# 2012 Routan: P0302 error code related to the left cylinder extended warranty?



## vwroutan2012 (Jan 13, 2021)

I have a 2012 VW Routan with about 46000 miles on it that we recently purchased. While in a different state on a long road trip I received a P0302 error code relating to a misfiring of cylinder 2. I have since driven the vehicle another 600 miles (to get back home because the code initially disappeared but reappeared again). My mechanic ruled out spark plugs, ignition coils, electrical/power and fuel injector as the issue and told me that its likely to be a fault with the cylinder head and referred me to an extended warranty that exists for certain 2011-2012 Routan that was extended to 10 years or 100000 miles. Since getting this car, my mechanic has found error codes relating to the evap system (but no check engine light - so the dealer said they couldn't do anything about it), the fuel pump (which the dealer replaced) and now the misfiring which the dealer is arguing that I'm out of warranty (which is not correct - long story). I'm worried that I have purchased a "lemon".

So three questions:

What possible damage could have been caused to my engine since we've driven about 600 miles since the code came up and how could I tell/check?
How likely is their work on the fuel pump and/or possible past issues with the evap system, a contributor or cause for this misfiring?
If we get the cylinder head replaced under this warranty at a VW dealership, would the dealer be able to pick up on any other damage that may have been caused to the engine since we drove about 600miles? How likely would further issues pop up relating to this?

I'm trying to decide between getting it repaired or getting another vehicle.


----------



## vwroutan2012 (Jan 13, 2021)

Update: The dealership agreed to give me a full refund for the vehicle which is great but now I need to make sure the car I buy instead is "good". 

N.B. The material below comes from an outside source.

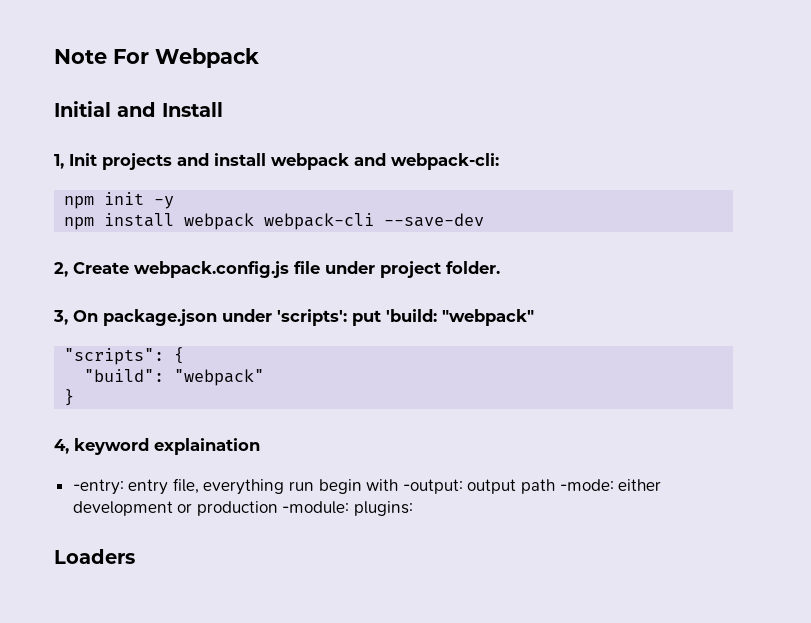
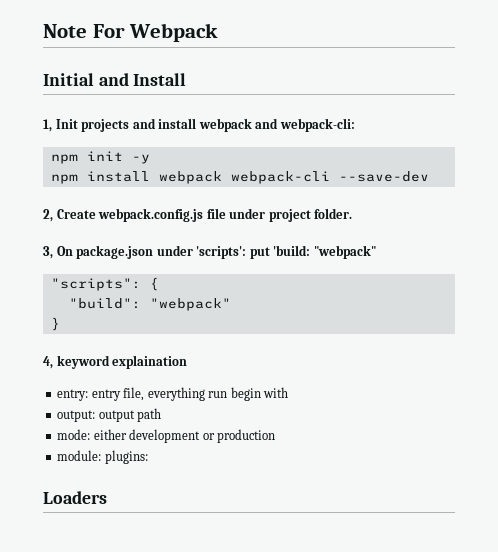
[72,479,124,495] -entry: -> [57,389,89,401] entry:
[402,479,463,494] -output: -> [57,410,96,422] // output:
[559,479,614,491] -mode: -> [57,429,91,440] // mode:
[282,501,350,514] -module: -> [57,450,102,461] // module:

With the Routan before I purchased it, I pretty much did what is recommended when buying a used vehicle e.g. check vehicle history, check recalls, look up TSBs, get a independent mechanic to look at it and test drive it, yet I still ran into all these problems with the vehicle. If I hadn't taken the vehicle on two long road trips, I would not have picked up all these issues. But it's disheartening that even with all that homework you could still buy a bad car. 

So my question is, what else can be done to make sure that you're not purchasing a "lemon"?


----------